* Задание a *
Где, согласно странице, было принято предложение Фаика выйти замуж?

━━━ Страница ━━━

— Побывать на море, полететь на самолете и... чтобы у меня было красное пальто.
Все мои мечты он превратил в реальность. Занял где-то денег и купил в комиссионном роскошное красное пальто, потом мы полетели в Симферополь и отдыхали на море, в Ялте. Там-то все и произошло: я ответила согласием на предложение Фаика выйти замуж и сразу же забеременела. Ирада родилась на втором курсе.
Я продолжала ездить в институт: покормлю дочку, оставлю бабушке грудное молоко и — на занятия. Вбегала в аудиторию и засыпала за партой. Да к тому же обливалась молоком, сидела в насквозь мокрой блузке. Однажды педагог, преподававший эстетику, не выдержал, пришел в деканат и говорит: — Товарищи, есть одна студентка, с ней надо что-то делать.
Эта девочка на лекциях спит и вся в молоке!
— А кто это? — поинтересовался Сергей Герасимов.
— Польских Галя.
— Ага, так-так... Видел ее в танце, в отрывке. Я ее возьму. Пускай сидит дома, кормит ребенка, а на следующий год переводится на мой курс.
Меня вызвал декан:
— Хватит самой мучиться и бабушку мучить. Со следующего года будешь снова учиться на втором курсе — у Герасимова и Макаровой.
— Это что ж получается? Я на второй год остаюсь? — мне казалось — это так стыдно.
— Да нет же, просто берешь академический отпуск, — успокоил декан. — Ты радоваться должна. Тебя берет сам Герасимов!
Попасть на курс к Сергею Аполлинариевичу было крайне сложно, он считался элитным, особенным. Тамара Федоровна Макарова вызвала меня на беседу: «Галя, у тебя сейчас будет свободное время, ты посещай музеи, читай, интересуйся новой литературой... Наш курс эрудированный, творчески сильный, ты должна соответствовать».
Но так вышло, что вместо походов по музеям и театрам я попала в кино. Съемки картины «Дикая собака Динго» проходили на Азовском море. Мне очень хотелось увидеть себя на экране. Карасик отсматривал снятый материал в местном клубе. Я подговорила мальчишку-киномеханика, и он тайком от режиссера пустил меня в свою будку.
То, что я увидела, вызвало шок. Это был ужас! Так себе не понравилась, что, как Чурикова в фильме «Начало», решила уехать. Собрала чемодан и отправилась на станцию. Там меня и поймала ассистентка режиссера.

━━━

* Задание b *
Отфильтруйте записи: выпишите каждую строку, где встречается строка «label», с учетом регистра.

━━━ Материалы задания ━━━

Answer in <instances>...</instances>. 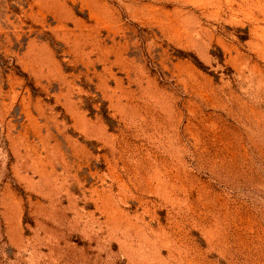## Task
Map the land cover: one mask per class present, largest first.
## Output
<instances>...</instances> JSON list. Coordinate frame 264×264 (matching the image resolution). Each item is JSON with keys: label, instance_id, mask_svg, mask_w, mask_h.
Segmentation results:
<instances>
[{"label": "rangeland", "instance_id": "obj_1", "mask_svg": "<svg viewBox=\"0 0 264 264\" xmlns=\"http://www.w3.org/2000/svg\"><path fill=\"white\" fill-rule=\"evenodd\" d=\"M0 264H264V0H0Z\"/></svg>", "mask_w": 264, "mask_h": 264}]
</instances>
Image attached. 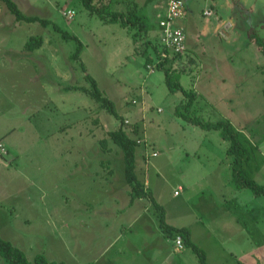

━━━

* Письменное решение a *
В Ялте, во время отдыха на море.

* Письменное решение b *
<instances>...</instances> JSON list. Coordinate frame 264×264 (matching the image resolution). Each item is JSON with keys: label, instance_id, mask_svg, mask_w, mask_h.
[{"label": "rangeland", "instance_id": "obj_1", "mask_svg": "<svg viewBox=\"0 0 264 264\" xmlns=\"http://www.w3.org/2000/svg\"><path fill=\"white\" fill-rule=\"evenodd\" d=\"M0 264H264V0H0Z\"/></svg>", "mask_w": 264, "mask_h": 264}]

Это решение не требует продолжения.